Our stories of challenge and triumph help future generations survive | Opinion
I watched the casket lower into the Earth before the video signal froze into a pixelated blur of tombstones and trees. My gaze shifted focus, and I noticed my reflection in the computer screen. I considered turning off the monitor and pretending like none of it was happening.
Then, the video signal resumed. Masked workers carried off the metal frame and rope used to lower my great uncle Apar’s casket. In black and gold vestments, the Armenian priest approached the camera. “May God bless his soul,” he said. “Thank you for watching.”
COVID-19 was Apar’s diagnosis, which exacerbated other underlying health issues. On March 19, he was admitted to New York Presbyterian-Queens hospital. Exceptional healthcare professionals gave him a well-lit room along with the dignity and love we could not share in person. Nurses facilitated video calls and did their best to make Apar comfortable as he continued to smile and blow us kisses, even as his lungs and other vital organs deteriorated. He lasted nine days in the hospital, after 90 years of life.
Following the virtual funeral, we assembled a video conference with Apar’s siblings and relatives in Maryland, New York, Dubai, Cyprus, Uruguay and Canada. We shared stories, poems, songs and photos. Our gathering gave us comfort, but the screens reduced us to flattened versions of ourselves. Technological difficulties meant an hour of delay. The hiss of a boiler in my basement office felt more present than the video feed of my family.
I didn’t know what to do with the pain after the ceremony, so I turned to a 2014 video interview I conducted with Apar. Even at his advanced age — 84 at the time — his voice boomed from his sturdy 6’5 frame. He punctuated points with twirling hands and enunciated vowels with a singsong lilt.
He described his childhood in a Syrian refugee camp of Armenian genocide survivors. He told me how his father, Mardiros, a genocide survivor, taught himself French, moved his family to Lebanon and managed a road construction enterprise. Like his father, Apar fashioned himself an entrepreneur. He ran a spirits store near Beirut’s airport district, then turned to selling jewelry as Lebanon’s 15-year civil war started in 1975.
About an hour into our interview, Apar recounted a day in the early years of the civil war when he had to catch a flight. Reports suggested a day of safe travel.

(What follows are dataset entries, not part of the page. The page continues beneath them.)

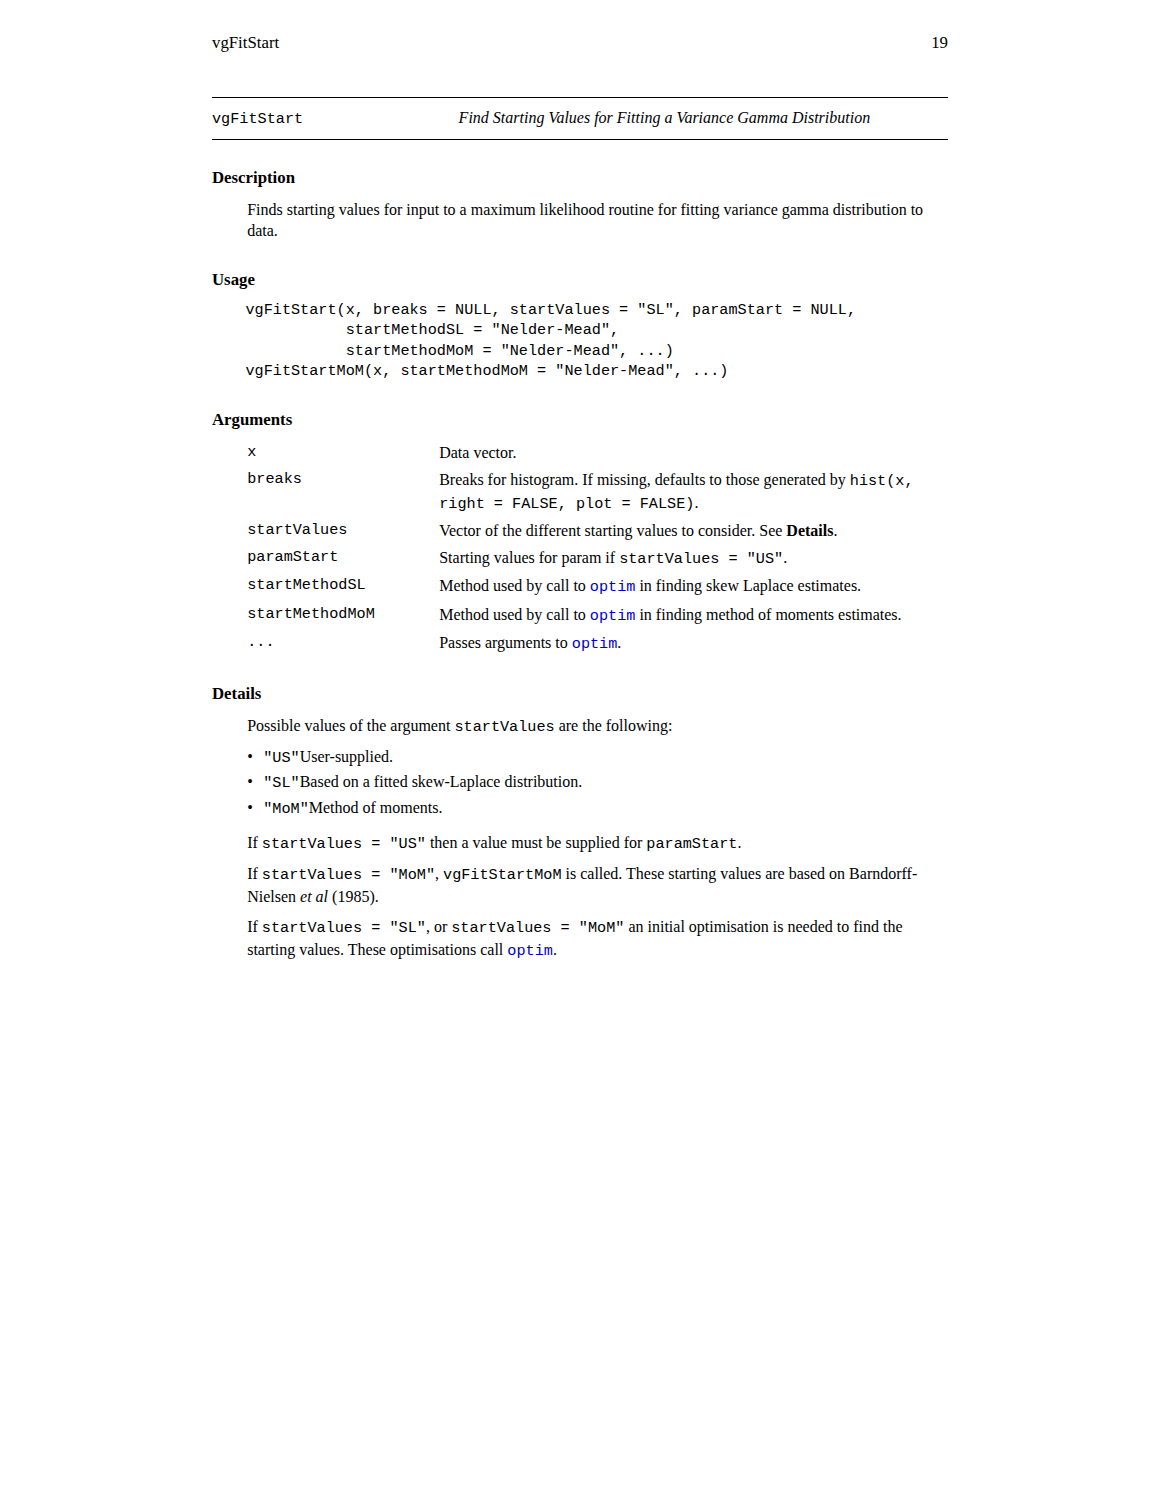vgFitStart 19
vgFitStart Find Starting Values for Fitting a Variance Gamma Distribution
Description
Finds starting values for input to a maximum likelihood routine for fitting variance gamma distribution to data.
Usage
vgFitStart(x, breaks = NULL, startValues = "SL", paramStart = NULL,
           startMethodSL = "Nelder-Mead",
           startMethodMoM = "Nelder-Mead", ...)
vgFitStartMoM(x, startMethodMoM = "Nelder-Mead", ...)
Arguments
x
Data vector.
breaks
Breaks for histogram. If missing, defaults to those generated by hist(x, right = FALSE, plot = FALSE).
startValues
Vector of the different starting values to consider. See Details.
paramStart
Starting values for param if startValues = "US".
startMethodSL
Method used by call to optim in finding skew Laplace estimates.
startMethodMoM
Method used by call to optim in finding method of moments estimates.
...
Passes arguments to optim.
Details
Possible values of the argument startValues are the following:
"US"User-supplied.
"SL"Based on a fitted skew-Laplace distribution.
"MoM"Method of moments.
If startValues = "US" then a value must be supplied for paramStart.
If startValues = "MoM", vgFitStartMoM is called. These starting values are based on Barndorff-Nielsen et al (1985).
If startValues = "SL", or startValues = "MoM" an initial optimisation is needed to find the starting values. These optimisations call optim.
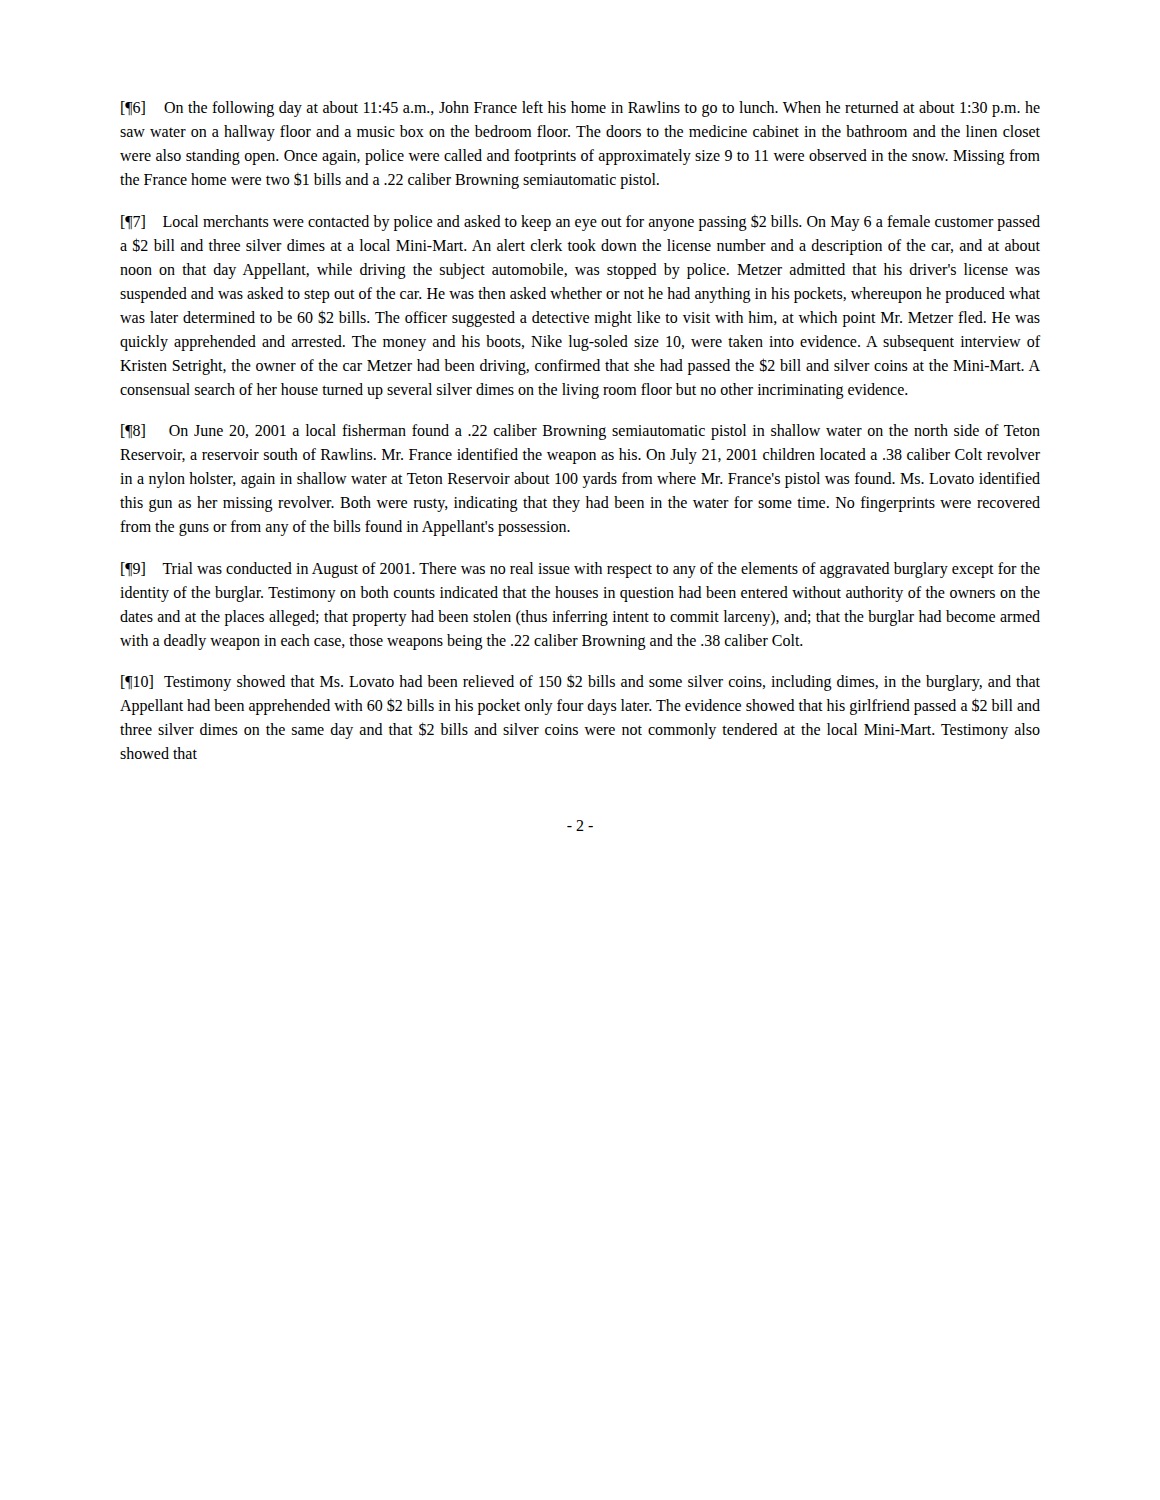[¶6] On the following day at about 11:45 a.m., John France left his home in Rawlins to go to lunch. When he returned at about 1:30 p.m. he saw water on a hallway floor and a music box on the bedroom floor. The doors to the medicine cabinet in the bathroom and the linen closet were also standing open. Once again, police were called and footprints of approximately size 9 to 11 were observed in the snow. Missing from the France home were two $1 bills and a .22 caliber Browning semiautomatic pistol.
[¶7] Local merchants were contacted by police and asked to keep an eye out for anyone passing $2 bills. On May 6 a female customer passed a $2 bill and three silver dimes at a local Mini-Mart. An alert clerk took down the license number and a description of the car, and at about noon on that day Appellant, while driving the subject automobile, was stopped by police. Metzer admitted that his driver's license was suspended and was asked to step out of the car. He was then asked whether or not he had anything in his pockets, whereupon he produced what was later determined to be 60 $2 bills. The officer suggested a detective might like to visit with him, at which point Mr. Metzer fled. He was quickly apprehended and arrested. The money and his boots, Nike lug-soled size 10, were taken into evidence. A subsequent interview of Kristen Setright, the owner of the car Metzer had been driving, confirmed that she had passed the $2 bill and silver coins at the Mini-Mart. A consensual search of her house turned up several silver dimes on the living room floor but no other incriminating evidence.
[¶8] On June 20, 2001 a local fisherman found a .22 caliber Browning semiautomatic pistol in shallow water on the north side of Teton Reservoir, a reservoir south of Rawlins. Mr. France identified the weapon as his. On July 21, 2001 children located a .38 caliber Colt revolver in a nylon holster, again in shallow water at Teton Reservoir about 100 yards from where Mr. France's pistol was found. Ms. Lovato identified this gun as her missing revolver. Both were rusty, indicating that they had been in the water for some time. No fingerprints were recovered from the guns or from any of the bills found in Appellant's possession.
[¶9] Trial was conducted in August of 2001. There was no real issue with respect to any of the elements of aggravated burglary except for the identity of the burglar. Testimony on both counts indicated that the houses in question had been entered without authority of the owners on the dates and at the places alleged; that property had been stolen (thus inferring intent to commit larceny), and; that the burglar had become armed with a deadly weapon in each case, those weapons being the .22 caliber Browning and the .38 caliber Colt.
[¶10] Testimony showed that Ms. Lovato had been relieved of 150 $2 bills and some silver coins, including dimes, in the burglary, and that Appellant had been apprehended with 60 $2 bills in his pocket only four days later. The evidence showed that his girlfriend passed a $2 bill and three silver dimes on the same day and that $2 bills and silver coins were not commonly tendered at the local Mini-Mart. Testimony also showed that
- 2 -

With Mardiros in the passenger seat, Apar drove to the airport district and began to cross a bridge.
Suddenly, a vehicle in front of them rolled over a bomb. “Their car exploded into a hundred pieces,” Apar recalled. Bullets fired from snipers positioned around the bridge. One entered Apar’s body near his left shoulder, past his heart, and out through his back. Another remained lodged inside his chest cavity.
“I started vomiting blood,” he recalled. Apar tried to steer through the carnage and reach the bottom of the bridge for safe cover. “My body was freezing, and I felt myself starting to faint.” He didn’t remember who started to drive the car next, but he recollected the sound of bullets rattling under the hood of the vehicle as it sped to a nearby hospital. Even in the emergency room, militants asked Apar who shot him. “I was afraid of giving the wrong answer,” he said, “because they might think I’m on the wrong side of the conflict. Even in a vulnerable position like that, you have to be smart.”
I paused the video to process the story. I considered the strength required to endure the constant threat of violence, joblessness and confusion that engulfed Apar and generations of people who lived through Lebanon’s civil war. Likewise, a generation before, their parents and grandparents miraculously survived the Armenian Genocide of 1915-1923. And a generation after, Lebanon’s national nightmare lingered through decades of crippling corruption and violence, evident during Tuesday’s devastating blast that rocked Beirut. I have wondered what it might mean for our current pandemic to extend for eight years, or even 15. What resilience would we summon? Who would we become? How would we learn from survivors of past calamities?
Our family could not pay our respects at Apar’s grave in nearby Queens, nor could we bid a proper farewell during a virtual funeral. Listening to Apar’s interview, however, offered an important lesson: No pandemic can erase the stories we remember, share and preserve.
COVID-19 may break our families, but it need not break our bonds. Apar is dead, but his memory lives. He taught me that no matter the upheaval — pandemic, war, genocide — we are and must continue to be the keepers of each other’s stories. This is how we can survive.
Raffi Joe Wartanian is a first-generation Armenian-American storyteller and musician.